== Work required ==
One figure is the whole answer: the number of lines below that contain the word "poster".

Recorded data
= = = = =
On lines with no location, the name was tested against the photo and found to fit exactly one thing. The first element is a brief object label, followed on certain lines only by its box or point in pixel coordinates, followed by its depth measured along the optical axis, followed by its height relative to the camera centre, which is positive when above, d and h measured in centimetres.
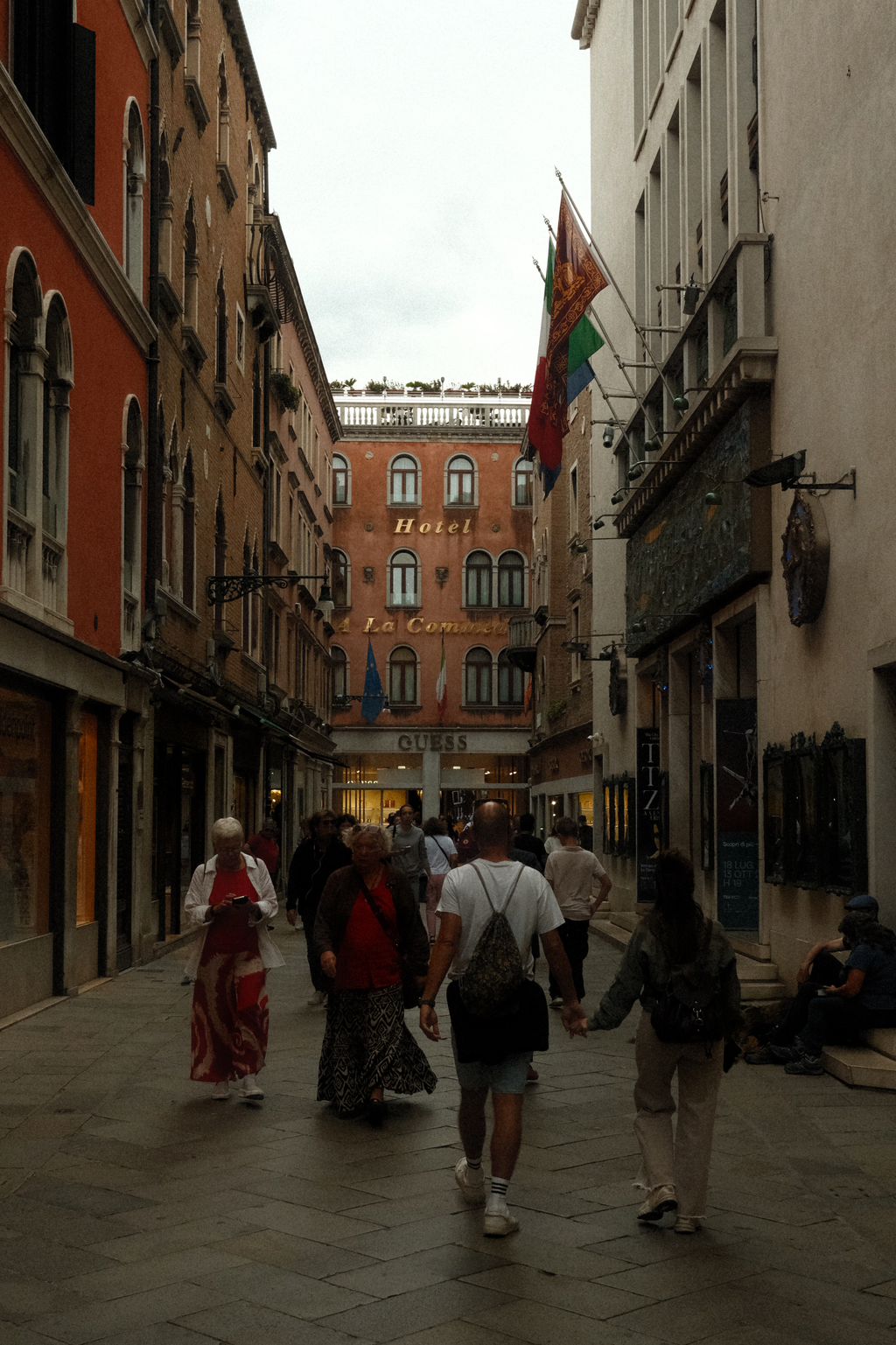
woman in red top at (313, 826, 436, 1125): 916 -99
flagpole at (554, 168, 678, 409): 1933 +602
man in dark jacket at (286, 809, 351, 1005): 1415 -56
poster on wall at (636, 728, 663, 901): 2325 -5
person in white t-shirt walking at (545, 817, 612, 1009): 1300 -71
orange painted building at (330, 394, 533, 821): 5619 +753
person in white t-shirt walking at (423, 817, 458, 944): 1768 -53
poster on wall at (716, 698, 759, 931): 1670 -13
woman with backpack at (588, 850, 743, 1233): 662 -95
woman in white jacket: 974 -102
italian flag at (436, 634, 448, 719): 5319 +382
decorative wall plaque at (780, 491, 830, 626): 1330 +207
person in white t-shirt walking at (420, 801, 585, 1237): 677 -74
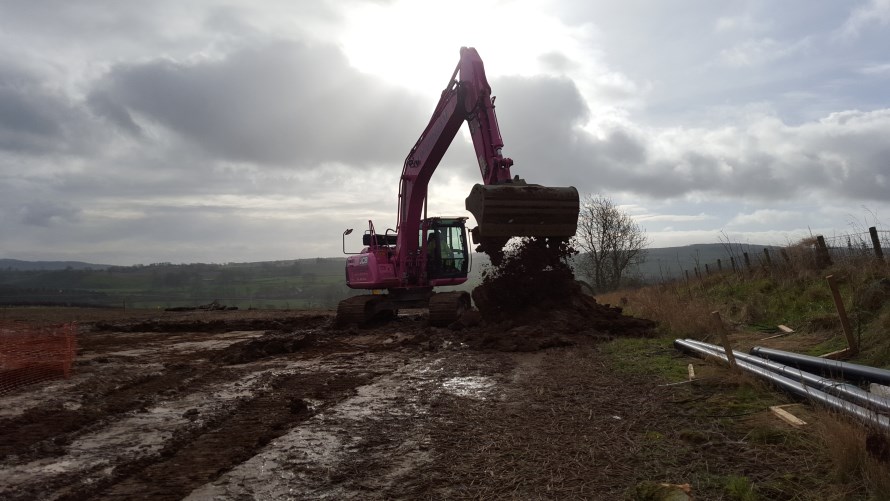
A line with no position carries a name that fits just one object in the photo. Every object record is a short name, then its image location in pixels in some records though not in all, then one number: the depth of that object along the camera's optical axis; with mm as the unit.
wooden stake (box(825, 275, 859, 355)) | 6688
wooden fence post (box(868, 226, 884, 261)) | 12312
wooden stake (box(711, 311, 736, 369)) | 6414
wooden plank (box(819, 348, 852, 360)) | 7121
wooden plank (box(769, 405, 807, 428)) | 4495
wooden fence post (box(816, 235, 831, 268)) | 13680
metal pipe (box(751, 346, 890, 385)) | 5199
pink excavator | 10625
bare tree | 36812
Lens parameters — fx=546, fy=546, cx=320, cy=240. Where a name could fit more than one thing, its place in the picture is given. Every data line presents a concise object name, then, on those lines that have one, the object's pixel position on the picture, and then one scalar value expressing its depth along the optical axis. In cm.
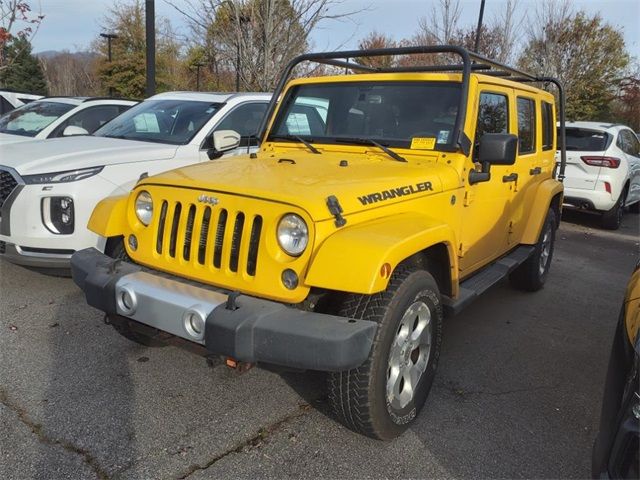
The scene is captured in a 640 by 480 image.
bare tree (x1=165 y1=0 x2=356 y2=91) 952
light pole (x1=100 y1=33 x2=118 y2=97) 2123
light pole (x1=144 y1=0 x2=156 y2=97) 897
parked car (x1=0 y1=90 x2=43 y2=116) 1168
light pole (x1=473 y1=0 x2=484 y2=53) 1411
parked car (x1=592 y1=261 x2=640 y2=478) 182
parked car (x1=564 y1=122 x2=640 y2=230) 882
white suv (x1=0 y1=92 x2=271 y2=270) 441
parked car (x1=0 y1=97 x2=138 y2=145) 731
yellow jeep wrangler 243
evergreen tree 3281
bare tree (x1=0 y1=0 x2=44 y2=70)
= = = = =
== Worked solution ==
2